The O2 cluster includes a set of lab-contributed GPU nodes. These nodes were purchased by individual labs, but are made available to the rest of the O2 community within the re-queue GPU partition called gpu_requeue.

This partition currently comprises:

  • 28 Nvidia RTX6000  24GB VRAM Single Precision
  • 12 Nvidia L40S          48GB VRAM Single Precision
  •  2 Nvidia  L40            48GB VRAM Single Precision
  •  2 Nvidia M40 Tesla   12GB VRAM Single Precision
  • 12 Nvidia A100          80GB VRAM Double Precision
  • 2 Nvidia A100           40GB  VRAM Double Precision

Most of the cards in this partition (the RTX6000 cards) are not ideal for GPU double precision jobs; if you need to run in double precision you should add the flag --constraint=gpu_doublep when submitting your jobs.

To see the currently available resources under the gpu_requeue partition you can use the command below:

sinfo --Format=nodehost,cpusstate,memory,statelong,gres:35 -p gpu_requeue
HOSTNAMES 			CPUS(A/I/O/T) 	MEMORY 		STATE 	GRES 
compute-gc-17-241 	20/92/0/112 	1000000 	mixed 	gpu:l40s:4,vram:no_consume:48G 
compute-gc-17-242 	4/28/0/32 		 500000 	mixed 	gpu:l40s:4,vram:no_consume:48G 
compute-gc-17-243 	7/25/0/32 		 500000 	mixed 	gpu:l40s:4,vram:no_consume:48G 
compute-gc-17-244 	20/44/0/64 		1030000 	mixed 	gpu:l40:2,vram:no_consume:45G 
compute-gc-17-245 	44/4/0/48 		 383000 	mixed 	gpu:rtx6000:10,vram:no_consume:24G 
compute-gc-17-246 	40/8/0/48 	     383000 	mixed 	gpu:rtx6000:10,vram:no_consume:24G 
compute-gc-17-247 	42/6/0/48 		 383000 	mixed 	gpu:rtx6000:8,vram:no_consume:24G 
compute-gc-17-252 	32/32/0/64 		1000000 	mixed 	gpu:a100:4,vram:no_consume:80G 
compute-gc-17-253 	32/32/0/64 		1000000 	mixed 	gpu:a100:4,vram:no_consume:80G 
compute-gc-17-254 	38/26/0/64 		1000000 	mixed 	gpu:a100:4,vram:no_consume:80G 
compute-g-16-197 	0/20/0/20 		 257548 	idle 	gpu:teslaM40:2,vram:no_consume:12G 
compute-gc-17-249 	0/48/0/48 		1000000 	idle 	gpu:a100:2,vram:no_consume:40G 

How Preemption Works

The labs that purchased these nodes have preemption priority on their own hardware.

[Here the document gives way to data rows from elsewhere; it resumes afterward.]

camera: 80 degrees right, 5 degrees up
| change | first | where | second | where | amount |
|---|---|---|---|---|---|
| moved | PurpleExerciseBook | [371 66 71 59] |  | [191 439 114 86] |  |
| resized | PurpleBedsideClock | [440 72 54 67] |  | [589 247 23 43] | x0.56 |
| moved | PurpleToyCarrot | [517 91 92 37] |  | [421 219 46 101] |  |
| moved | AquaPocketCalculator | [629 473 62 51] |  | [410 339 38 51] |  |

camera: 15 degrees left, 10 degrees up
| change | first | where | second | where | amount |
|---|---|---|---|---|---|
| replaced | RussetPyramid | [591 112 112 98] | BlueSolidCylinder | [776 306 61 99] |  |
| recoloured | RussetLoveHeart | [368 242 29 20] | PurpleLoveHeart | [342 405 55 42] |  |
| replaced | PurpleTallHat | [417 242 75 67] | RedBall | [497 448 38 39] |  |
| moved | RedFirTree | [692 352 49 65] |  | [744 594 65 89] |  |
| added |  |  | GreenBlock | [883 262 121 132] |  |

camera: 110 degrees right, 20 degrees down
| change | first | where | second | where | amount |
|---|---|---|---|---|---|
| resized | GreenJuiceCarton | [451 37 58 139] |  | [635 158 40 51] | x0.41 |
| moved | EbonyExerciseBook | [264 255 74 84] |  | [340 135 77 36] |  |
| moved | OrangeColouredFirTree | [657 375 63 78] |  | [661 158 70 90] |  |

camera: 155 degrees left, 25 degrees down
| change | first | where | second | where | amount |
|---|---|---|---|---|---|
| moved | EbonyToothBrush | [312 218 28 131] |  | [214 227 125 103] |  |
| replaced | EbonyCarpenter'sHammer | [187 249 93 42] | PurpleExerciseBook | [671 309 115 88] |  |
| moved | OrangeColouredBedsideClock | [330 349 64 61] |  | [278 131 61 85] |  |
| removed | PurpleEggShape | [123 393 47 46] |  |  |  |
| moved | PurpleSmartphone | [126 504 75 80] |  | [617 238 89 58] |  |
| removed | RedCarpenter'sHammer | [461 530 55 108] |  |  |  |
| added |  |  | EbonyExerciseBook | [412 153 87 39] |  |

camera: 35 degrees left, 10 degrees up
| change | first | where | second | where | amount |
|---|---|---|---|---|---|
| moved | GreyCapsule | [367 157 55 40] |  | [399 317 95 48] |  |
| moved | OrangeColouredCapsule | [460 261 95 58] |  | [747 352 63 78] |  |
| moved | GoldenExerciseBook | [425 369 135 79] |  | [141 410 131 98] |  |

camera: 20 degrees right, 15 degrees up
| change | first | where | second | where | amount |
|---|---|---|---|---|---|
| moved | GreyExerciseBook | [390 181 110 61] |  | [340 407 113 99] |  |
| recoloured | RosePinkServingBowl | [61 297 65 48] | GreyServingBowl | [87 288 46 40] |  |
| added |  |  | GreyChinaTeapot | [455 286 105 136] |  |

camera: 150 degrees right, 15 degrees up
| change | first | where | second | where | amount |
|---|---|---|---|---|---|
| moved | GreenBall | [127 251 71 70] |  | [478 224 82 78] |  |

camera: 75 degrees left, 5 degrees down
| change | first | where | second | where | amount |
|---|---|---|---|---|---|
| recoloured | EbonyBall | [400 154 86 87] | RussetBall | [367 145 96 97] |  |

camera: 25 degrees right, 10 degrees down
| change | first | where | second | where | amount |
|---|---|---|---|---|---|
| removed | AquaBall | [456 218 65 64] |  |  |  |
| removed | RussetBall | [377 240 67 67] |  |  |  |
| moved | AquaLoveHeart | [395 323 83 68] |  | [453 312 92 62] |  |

If the nodes are full and a researcher from one of those labs submits a job, one or more GPU jobs running on the gpu_requeue partition might be killed and re-queued in order to free resources for the Lab's job. That is, the gpu_requeue job will be cancelled, as if you ran the scancel command, and re-submitted (as long as you initially submitted with the flag --requeue).

Please note this may happen at any time without any warning and multiple times.

Preempted jobs will show on Slurm sacct database as PR or PREEMPTED until they are requeued. The scheduler will not replace the jobid of a preempted job but instead it will resubmit it with the same jobid. In order to see the history of a preempted and requeued job you need to add the flag -D to the sacct query.

Jobs that fail for other reasons - like running longer than the reserved time, an error in the code or data, or a node failure - will not automatically be requeued.

How to Submit to the gpu_requeue Partition

To submit jobs on gpu_requeue you need to specify that partition with the flag "-p", and add the flag --requeue. Without the requeue flags jobs will still get killed but will not be automatically requeued.  

For example:

#SBATCH -p gpu_requeue
#SBATCH -t 6:00:00
#SBATCH --requeue 
#SBATCH --gres=gpu:1


<your job goes here>


The gpu_requeue partition currently has a maximum Wall-Time of 24 hours and a fairshare consumption equivalent to 10% of the regular gpu partition.

How to Efficiently Use the gpu_requeue Partition

IMPORTANT: 

In order to work properly, any job submitted to gpu_requeue that writes intermediate files must either be restartable from the beginning (overwriting partially completed files) or from a last saved checkpoint. Researchers are responsible to choose jobs that can be run in this way.

  1. The gpu_requeue partition can be efficiently used to run interactive GPU jobs while developing or testing code and when an interruption won't cause a significant loss of data/work.
  2. Some researchers run large batches of "embarrassingly parallel", independent jobs, which take less than a couple hours each and can be performed in any order. Using the gpu_requeue partition provides access to substantial extra resources, and not too much work will be lost if a small percentage of these jobs are killed. The requeue functionality also means the jobs will be restarted automatically when preempted.
  3. Non-interactive jobs can be built with the capability of auto-restarting from a last saved checkpoint. A properly designed job would follow an algorithm to auto determine if a restart is possible, for example:


if a <restart_file> is present
  restart from <restart_file>
else
  start from beginning


while job is executing
  periodically save a <restart_file>
     
       
if job completes
   remove temporary files, including <restart_file>